O Globo
Se não é possível dizer se ele é culpado,
seria prudente exercitar contenção antes de jogá-lo aos leões
‘Ex-deputado de GO que estuprou menina de 2 anos é preso no RJ.’ Foi assim, em letras grandes e sem ressalvas, que um site da imprensa profissional referiu-se a um homem acusado pela ex-mulher de cometer o crime hediondo contra uma criança, sua própria filha. Com minúsculas diferenças, outros veículos usaram o mesmo tom e a mesma foto do já, e para sempre, desgraçado ex-deputado, ao lado do nome e sobrenome.
Segundo as reportagens, o caso começou quando
a criança foi diagnosticada com o vírus do herpes genital. Havia pouco, ela
tinha passado um fim de semana com o pai, separado no ano passado da mãe,
autora da acusação. As investigações, diziam os textos, duraram seis meses, e a
prisão e denúncia do pai, que também é médico e advogado, se deram com base em
“relatórios de um pediatra e de um psicólogo, além do depoimento da criança e
testemunhas”.
Pelas mesmas reportagens, ficava-se sabendo
que o pai submeteu-se a exames e não tem o vírus do herpes. O exame de corpo de
delito da criança tampouco constatou sinais de violência sexual. No dia
seguinte à divulgação das escassas informações, que aos veículos pareceram
suficientes para sustentar as manchetes horripilantes, um jornal de Goiás
acrescentou que uma filha adulta do ex-deputado, ouvida como testemunha do
caso, afirmou ter sido molestada por ele no passado. Como a acusação não havia
sido feita antes, não foi investigada, e nada mais se sabe sobre ela.
Se até o momento, portanto, não é possível
dizer se o ex-deputado é ou não culpado, seria prudente que a imprensa e
autoridades policiais exercitassem contenção antes de jogá-lo aos leões. Ainda
que o acusado seja homem, branco, rico, heterossexual e, além de tudo,
ex-político — feito, portanto, para a execração pública —, continua sendo uma
verdade universal que mulheres, como os homens, nem sempre dizem a verdade.
Mais: às vezes são desonestas e mesmo pérfidas. Podem até acusar falsamente de
violência ex-parceiros de quem eventualmente se ressentem por questões que vão
de pensão alimentícia a desejos de vingança. Não se afirma aqui ser esse o caso
da acusadora — trata-se de uma possibilidade a ser levada em conta em toda
situação do gênero.
O psicólogo Paul Bloom é autor de um livro
chamado “Against empathy” (“Contra a empatia”, sem tradução aqui). Para ele, a
capacidade de se colocar no lugar do outro e de sentir a sua dor nos conduz a
maus julgamentos.

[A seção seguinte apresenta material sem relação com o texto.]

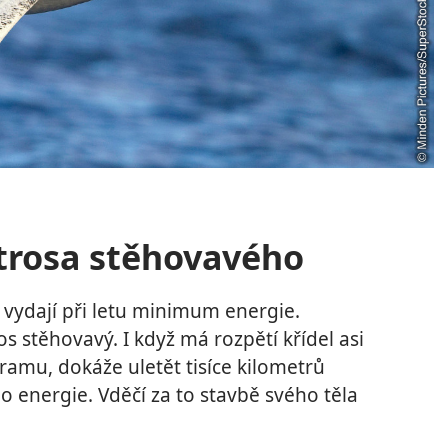
atrosa stěhovavého
, vydají při letu minimum energie.
os stěhovavý. I když má rozpětí křídel asi
gramu, dokáže uletět tisíce kilometrů
o energie. Vděčí za to stavbě svého těla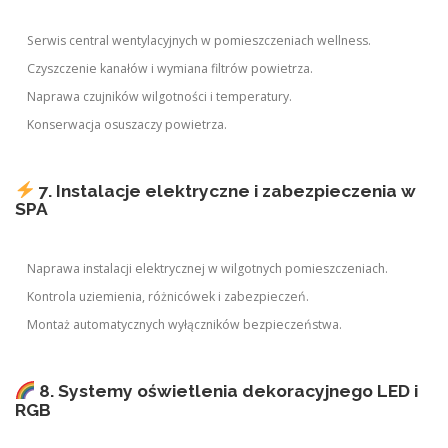
Serwis central wentylacyjnych w pomieszczeniach wellness.
Czyszczenie kanałów i wymiana filtrów powietrza.
Naprawa czujników wilgotności i temperatury.
Konserwacja osuszaczy powietrza.
7. Instalacje elektryczne i zabezpieczenia w
SPA
Naprawa instalacji elektrycznej w wilgotnych pomieszczeniach.
Kontrola uziemienia, różnicówek i zabezpieczeń.
Montaż automatycznych wyłączników bezpieczeństwa.
8. Systemy oświetlenia dekoracyjnego LED i
RGB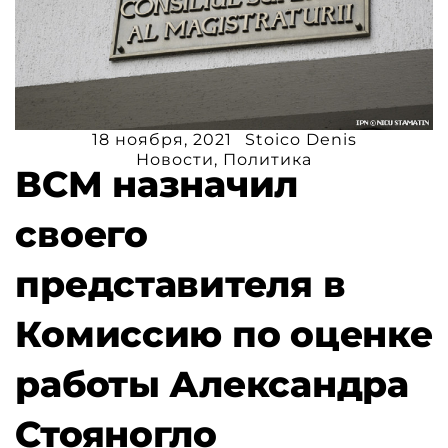
18 ноября, 2021
Stoico Denis
Новости
,
Политика
ВСМ назначил
своего
представителя в
Комиссию по оценке
работы Александра
Стояногло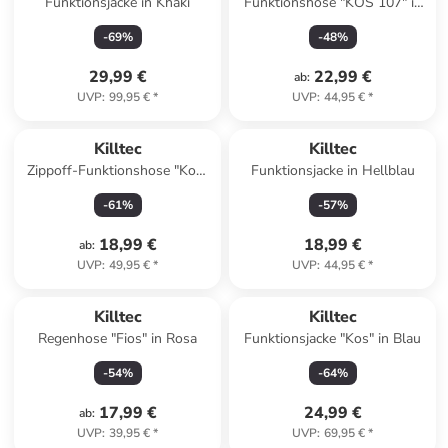
Funktionsjacke in Khaki
Funktionshose "KOS 107" in
Blau
-
69
%
-
48
%
29,99 €
22,99 €
ab
:
UVP
:
99,95 €
*
UVP
:
44,95 €
*
Killtec
Killtec
Zippoff-Funktionshose "Kos"
Funktionsjacke in Hellblau
in Khaki
-
61
%
-
57
%
18,99 €
18,99 €
ab
:
UVP
:
49,95 €
*
UVP
:
44,95 €
*
Killtec
Killtec
Regenhose "Fios" in Rosa
Funktionsjacke "Kos" in Blau
-
54
%
-
64
%
17,99 €
24,99 €
ab
:
UVP
:
39,95 €
*
UVP
:
69,95 €
*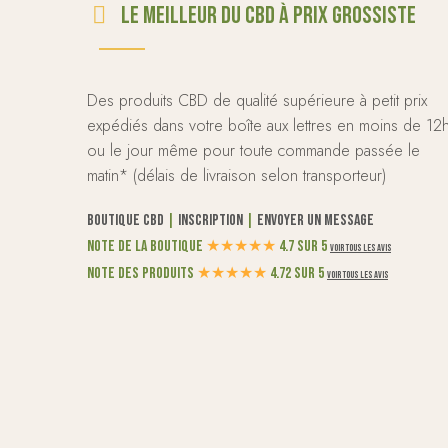
Le meilleur du CBD à prix grossiste
Des produits CBD de qualité supérieure à petit prix
expédiés dans votre boîte aux lettres en moins de 12
ou le jour même pour toute commande passée le
matin* (délais de livraison selon transporteur)
Boutique CBD
|
Inscription
|
Envoyer un message
Note de la boutique
★
★
★
★
★
4.7 sur 5
Voir tous les avis
Note des produits
★
★
★
★
★
4.72 sur 5
Voir tous les avis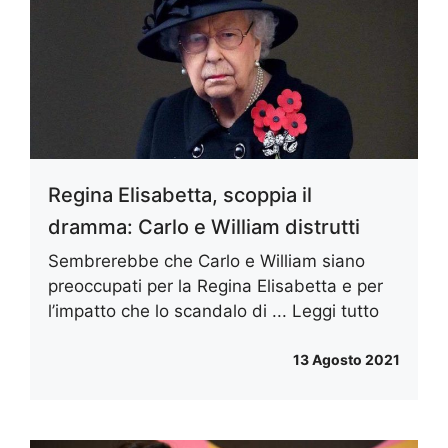
Regina Elisabetta, scoppia il
dramma: Carlo e William distrutti
Sembrerebbe che Carlo e William siano
preoccupati per la Regina Elisabetta e per
l’impatto che lo scandalo di ...
Leggi tutto
13 Agosto 2021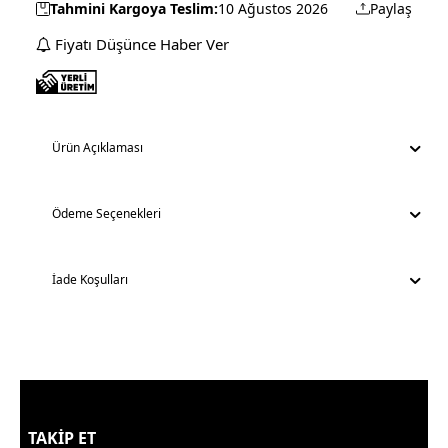
Tahmini Kargoya Teslim:
10 Ağustos 2026
Paylaş
Fiyatı Düşünce Haber Ver
Ürün Açıklaması
Ödeme Seçenekleri
İade Koşulları
TAKİP ET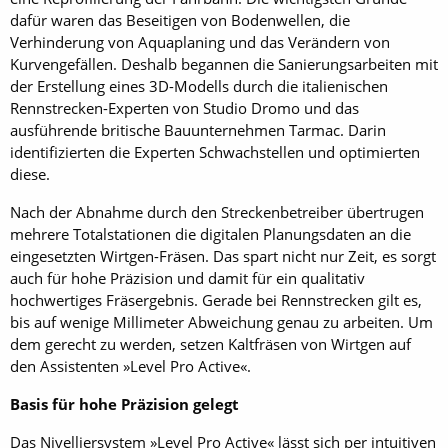
dafür waren das Beseitigen von Bodenwellen, die
Verhinderung von Aquaplaning und das Verändern von
Kurvengefällen. Deshalb begannen die Sanierungsarbeiten mit
der Erstellung eines 3D-Modells durch die italienischen
Rennstrecken-Experten von Studio Dromo und das
ausführende britische Bauunternehmen Tarmac. Darin
identifizierten die Experten Schwachstellen und optimierten
diese.
Nach der Abnahme durch den Streckenbetreiber übertrugen
mehrere Totalstationen die digitalen Planungsdaten an die
eingesetzten Wirtgen-Fräsen. Das spart nicht nur Zeit, es sorgt
auch für hohe Präzision und damit für ein qualitativ
hochwertiges Fräsergebnis. Gerade bei Rennstrecken gilt es,
bis auf wenige Millimeter Abweichung genau zu arbeiten. Um
dem gerecht zu werden, setzen Kaltfräsen von Wirtgen auf
den Assistenten »Level Pro Active«.
Basis für hohe Präzision gelegt
Das Nivelliersystem »Level Pro Active« lässt sich per intuitiven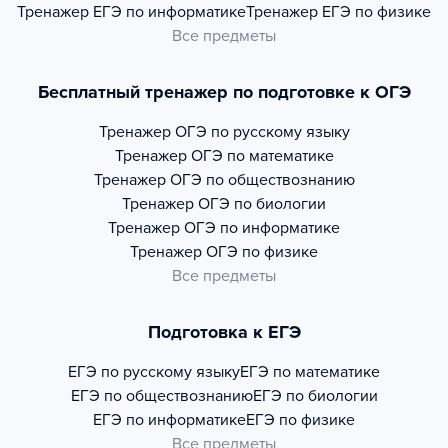
Тренажер
ЕГЭ по информатике
Тренажер
ЕГЭ по физике
Все предметы
Бесплатный тренажер по подготовке к ОГЭ
Тренажер
ОГЭ по русскому языку
Тренажер
ОГЭ по математике
Тренажер
ОГЭ по обществознанию
Тренажер
ОГЭ по биологии
Тренажер
ОГЭ по информатике
Тренажер
ОГЭ по физике
Все предметы
Подготовка к ЕГЭ
ЕГЭ по русскому языку
ЕГЭ по математике
ЕГЭ по обществознанию
ЕГЭ по биологии
ЕГЭ по информатике
ЕГЭ по физике
Все предметы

A convicção de Bloom se baseia em estudos que mostram ser
mais fácil para alguém ter empatia com aqueles que vê como próximos, simpáticos
ou semelhantes — repórteres mulheres diante de vítimas mulheres, ou pessoas de
determinada filiação política ante outras da mesma filiação — do que se pôr no
lugar de alguém que lhe pareça distante ou oriundo do “campo oposto”.
O primeiro efeito deletério da empatia, diz
Bloom, é o comprometimento do julgamento. Quando se trata de tomar uma decisão
que requer imparcialidade, fatores como simpatias e sensação de proximidade não
deveriam ser critérios. Além de facilitar alinhamentos automáticos, a empatia
pode gerar violência, segundo o psicólogo. Ele explica: quanto mais empatia se
tem por alguém que sofre, mais se deseja que sejam retaliados os causadores
daquele sofrimento. Os mais empáticos, portanto, são também os mais propensos a
represálias violentas.
Aparentemente, nesse caso, enquanto a autora
da denúncia contou com a empatia da imprensa, a seu ex-marido coube a parte do
desejo de retaliação — algo que, para alguns, é perfeitamente natural. Afinal,
se o patriarcado perpetrou tantas injustiças machistas contra as mulheres, não
seria razoável que, nesta virada de mesa, mulheres cometessem umas poucas
injustiças feministas contra os homens? Parece distante, mas houve um tempo em
que elas brigavam por igualdade, e todos juntos, contra a tirania.